EXERCISE AIM
Shown below are entries with pictures; the line with "de 72 metros de altura." through the line with "isterwijk. Bij De Tijd komt alles samen." is the span to retype exactly, and the pictures stay out.

RECORDS TO PROCESS

== Segment start ==

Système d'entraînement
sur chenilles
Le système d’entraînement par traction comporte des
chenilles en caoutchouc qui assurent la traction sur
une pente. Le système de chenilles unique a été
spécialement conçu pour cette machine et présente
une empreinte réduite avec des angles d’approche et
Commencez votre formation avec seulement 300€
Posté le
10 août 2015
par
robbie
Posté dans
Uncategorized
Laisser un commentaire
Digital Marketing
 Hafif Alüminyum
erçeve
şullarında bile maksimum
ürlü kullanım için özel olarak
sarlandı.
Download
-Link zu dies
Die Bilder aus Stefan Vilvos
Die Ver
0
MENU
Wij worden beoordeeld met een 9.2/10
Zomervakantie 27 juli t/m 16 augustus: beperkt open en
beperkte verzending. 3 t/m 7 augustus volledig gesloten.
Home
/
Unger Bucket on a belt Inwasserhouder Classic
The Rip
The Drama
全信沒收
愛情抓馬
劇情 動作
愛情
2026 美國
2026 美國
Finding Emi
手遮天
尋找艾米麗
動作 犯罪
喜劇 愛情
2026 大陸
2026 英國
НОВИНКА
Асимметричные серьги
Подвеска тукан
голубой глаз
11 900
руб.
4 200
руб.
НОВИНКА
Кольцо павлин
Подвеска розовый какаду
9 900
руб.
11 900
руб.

== Segment end ==
== Segment start ==

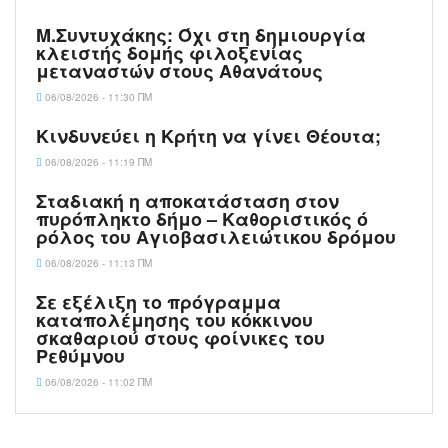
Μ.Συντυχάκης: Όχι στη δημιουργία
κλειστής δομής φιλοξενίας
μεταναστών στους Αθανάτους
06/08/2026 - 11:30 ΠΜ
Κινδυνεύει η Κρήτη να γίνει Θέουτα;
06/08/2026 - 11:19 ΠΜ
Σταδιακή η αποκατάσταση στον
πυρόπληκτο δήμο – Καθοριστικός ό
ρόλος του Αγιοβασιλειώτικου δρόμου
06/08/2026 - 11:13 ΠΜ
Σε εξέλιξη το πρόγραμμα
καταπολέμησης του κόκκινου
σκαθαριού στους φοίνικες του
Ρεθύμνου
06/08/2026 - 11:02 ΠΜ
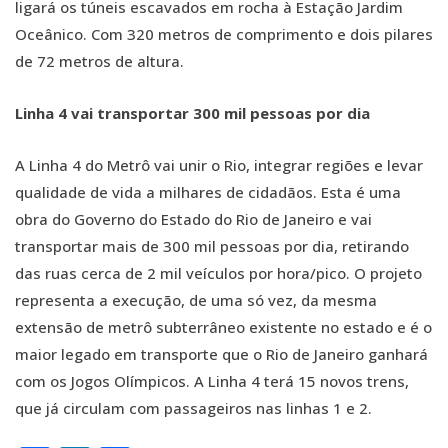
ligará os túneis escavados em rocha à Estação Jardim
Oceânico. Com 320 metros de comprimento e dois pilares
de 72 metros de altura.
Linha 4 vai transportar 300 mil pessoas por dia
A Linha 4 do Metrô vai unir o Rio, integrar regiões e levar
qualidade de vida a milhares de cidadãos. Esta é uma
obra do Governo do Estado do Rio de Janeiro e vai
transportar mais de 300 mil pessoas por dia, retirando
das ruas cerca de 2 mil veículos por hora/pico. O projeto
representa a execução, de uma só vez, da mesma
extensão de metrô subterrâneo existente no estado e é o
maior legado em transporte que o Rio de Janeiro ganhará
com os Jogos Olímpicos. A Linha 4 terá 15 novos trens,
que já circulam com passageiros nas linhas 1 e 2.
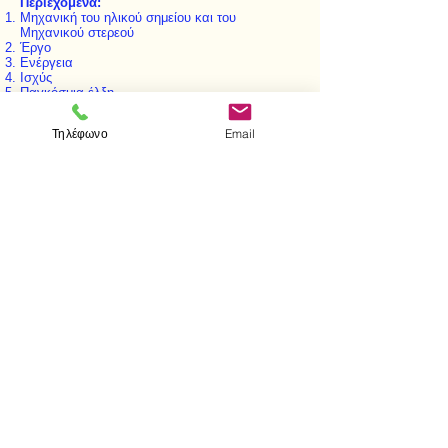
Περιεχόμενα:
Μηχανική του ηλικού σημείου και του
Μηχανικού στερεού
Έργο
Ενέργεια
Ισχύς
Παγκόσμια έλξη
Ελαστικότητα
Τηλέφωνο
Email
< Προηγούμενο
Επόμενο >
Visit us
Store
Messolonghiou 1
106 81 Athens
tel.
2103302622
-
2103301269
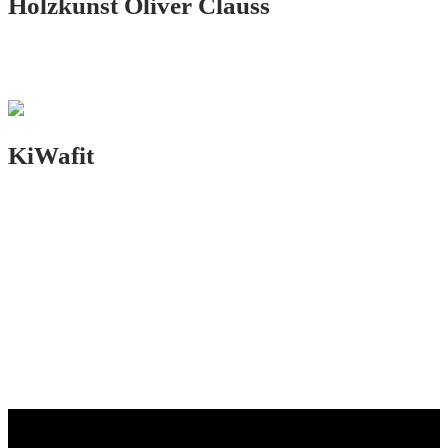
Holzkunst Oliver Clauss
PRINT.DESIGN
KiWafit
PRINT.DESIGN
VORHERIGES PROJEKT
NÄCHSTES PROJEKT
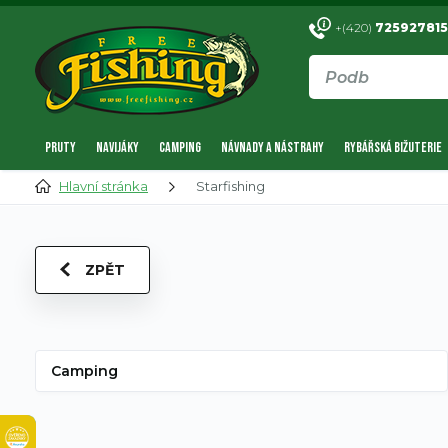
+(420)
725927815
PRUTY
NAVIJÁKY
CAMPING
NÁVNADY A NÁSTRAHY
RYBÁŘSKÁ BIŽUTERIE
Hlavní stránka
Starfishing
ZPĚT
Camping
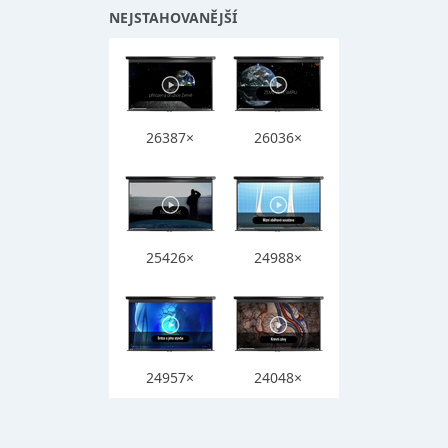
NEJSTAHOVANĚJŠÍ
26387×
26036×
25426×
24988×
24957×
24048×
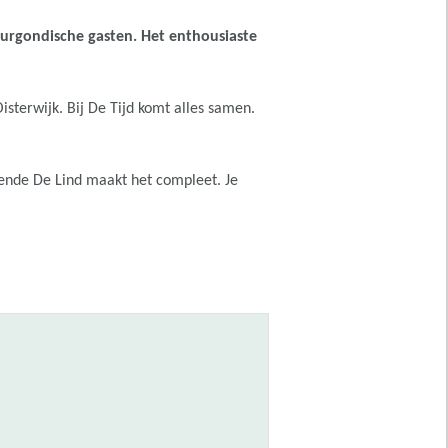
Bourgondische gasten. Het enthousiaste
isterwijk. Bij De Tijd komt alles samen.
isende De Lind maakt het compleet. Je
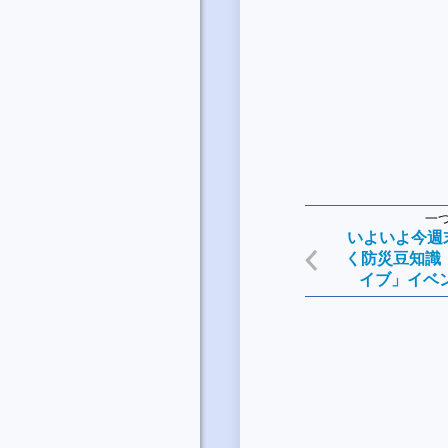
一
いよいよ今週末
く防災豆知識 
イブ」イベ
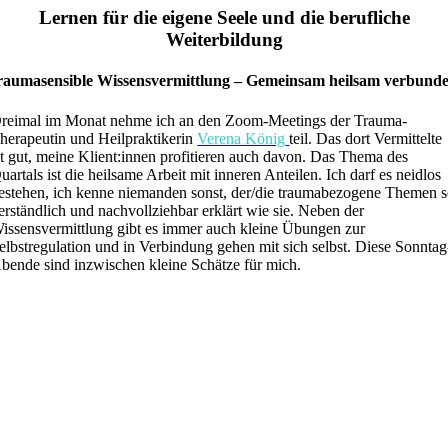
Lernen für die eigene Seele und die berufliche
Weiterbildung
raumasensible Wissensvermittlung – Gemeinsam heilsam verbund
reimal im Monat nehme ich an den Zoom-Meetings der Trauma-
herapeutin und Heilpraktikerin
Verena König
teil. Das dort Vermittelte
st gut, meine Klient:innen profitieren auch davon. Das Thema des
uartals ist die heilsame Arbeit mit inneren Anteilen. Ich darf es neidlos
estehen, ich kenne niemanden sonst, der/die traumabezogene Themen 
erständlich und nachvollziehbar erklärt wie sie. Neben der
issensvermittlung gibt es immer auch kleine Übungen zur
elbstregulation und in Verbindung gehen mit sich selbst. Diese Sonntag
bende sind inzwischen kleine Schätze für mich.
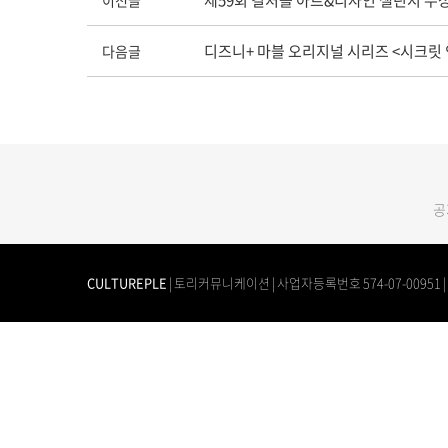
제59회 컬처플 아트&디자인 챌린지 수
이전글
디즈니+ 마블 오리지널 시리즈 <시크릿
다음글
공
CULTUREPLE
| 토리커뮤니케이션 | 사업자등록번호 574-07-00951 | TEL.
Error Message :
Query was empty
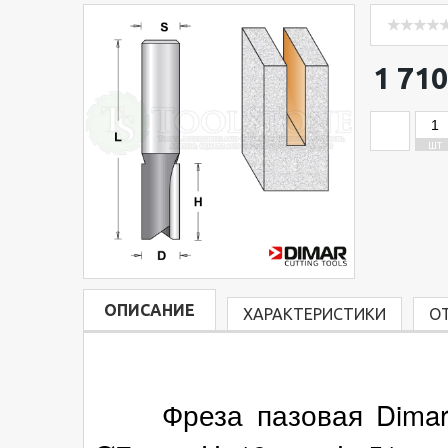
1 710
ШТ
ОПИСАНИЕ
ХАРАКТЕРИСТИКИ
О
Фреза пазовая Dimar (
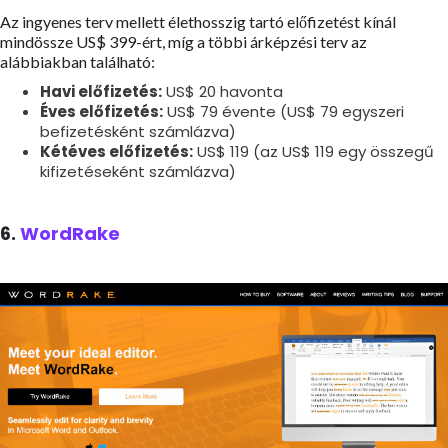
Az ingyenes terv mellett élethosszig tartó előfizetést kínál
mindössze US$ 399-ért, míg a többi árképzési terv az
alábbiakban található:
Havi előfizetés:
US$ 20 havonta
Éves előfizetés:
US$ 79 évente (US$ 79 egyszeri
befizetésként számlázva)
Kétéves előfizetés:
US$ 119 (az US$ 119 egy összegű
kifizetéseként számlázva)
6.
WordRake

== Segment end ==
== Segment start ==

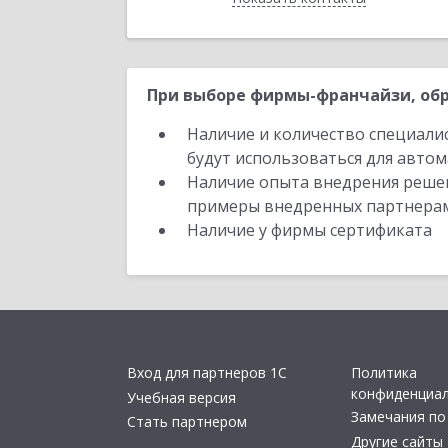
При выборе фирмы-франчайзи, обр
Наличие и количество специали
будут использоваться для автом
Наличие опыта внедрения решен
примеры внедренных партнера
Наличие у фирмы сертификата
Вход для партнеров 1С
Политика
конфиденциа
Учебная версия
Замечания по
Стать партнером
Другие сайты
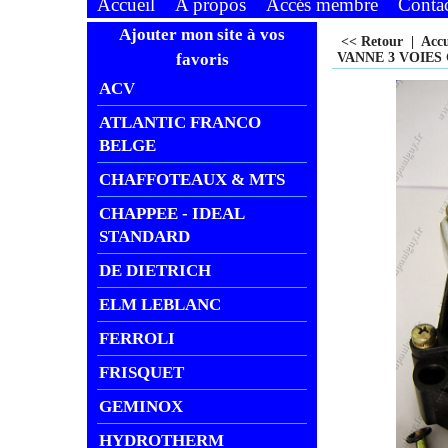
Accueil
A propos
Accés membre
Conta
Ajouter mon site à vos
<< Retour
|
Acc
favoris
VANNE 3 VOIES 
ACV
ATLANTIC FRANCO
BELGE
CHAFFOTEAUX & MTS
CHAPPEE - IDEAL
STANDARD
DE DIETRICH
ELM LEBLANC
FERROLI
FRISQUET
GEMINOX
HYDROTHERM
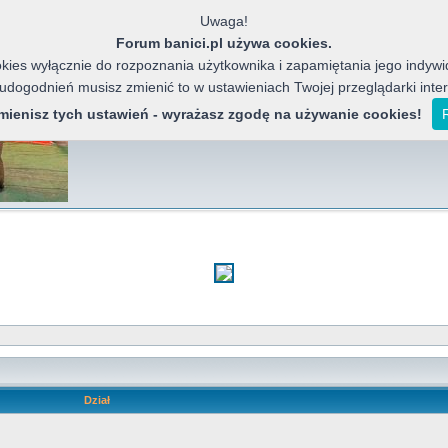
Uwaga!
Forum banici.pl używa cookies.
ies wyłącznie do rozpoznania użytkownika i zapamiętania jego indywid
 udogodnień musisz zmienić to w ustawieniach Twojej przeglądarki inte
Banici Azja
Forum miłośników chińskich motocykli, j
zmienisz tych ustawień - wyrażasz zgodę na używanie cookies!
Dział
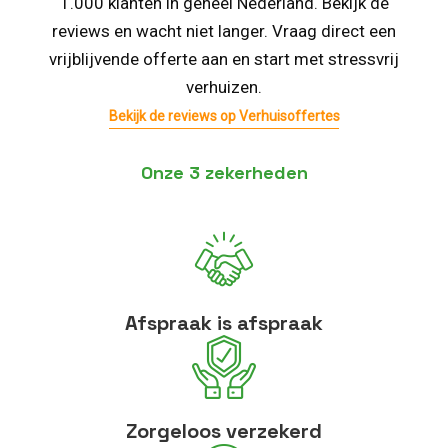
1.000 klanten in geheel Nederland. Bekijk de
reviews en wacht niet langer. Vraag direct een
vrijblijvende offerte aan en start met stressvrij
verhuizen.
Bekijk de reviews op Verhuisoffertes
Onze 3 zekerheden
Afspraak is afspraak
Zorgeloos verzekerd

== Segment end ==

RESPONSE BELOW
de 72 metros de altura.
Linha 4 vai transportar 300 mil pessoas por dia
A Linha 4 do Metrô vai unir o Rio, integrar regiões e levar
qualidade de vida a milhares de cidadãos. Esta é uma
obra do Governo do Estado do Rio de Janeiro e vai
transportar mais de 300 mil pessoas por dia, retirando
das ruas cerca de 2 mil veículos por hora/pico. O projeto
representa a execução, de uma só vez, da mesma
extensão de metrô subterrâneo existente no estado e é o
maior legado em transporte que o Rio de Janeiro ganhará
com os Jogos Olímpicos. A Linha 4 terá 15 novos trens,
que já circulam com passageiros nas linhas 1 e 2.
Περιεχόμενα:
Μηχανική του ηλικού σημείου και του
Μηχανικού στερεού
Έργο
Ενέργεια
Ισχύς
Παγκόσμια έλξη
Ελαστικότητα
Τηλέφωνο
Email
< Προηγούμενο
Επόμενο >
Visit us
Store
Messolonghiou 1
106 81 Athens
tel.
2103302622
-
2103301269
Holzkunst Oliver Clauss
PRINT.DESIGN
KiWafit
PRINT.DESIGN
VORHERIGES PROJEKT
NÄCHSTES PROJEKT
+(420)
725927815
PRUTY
NAVIJÁKY
CAMPING
NÁVNADY A NÁSTRAHY
RYBÁŘSKÁ BIŽUTERIE
Hlavní stránka
Starfishing
ZPĚT
Camping
NEJSTAHOVANĚJŠÍ
26387×
26036×
25426×
24988×
24957×
24048×
Bourgondische gasten. Het enthousiaste
isterwijk. Bij De Tijd komt alles samen.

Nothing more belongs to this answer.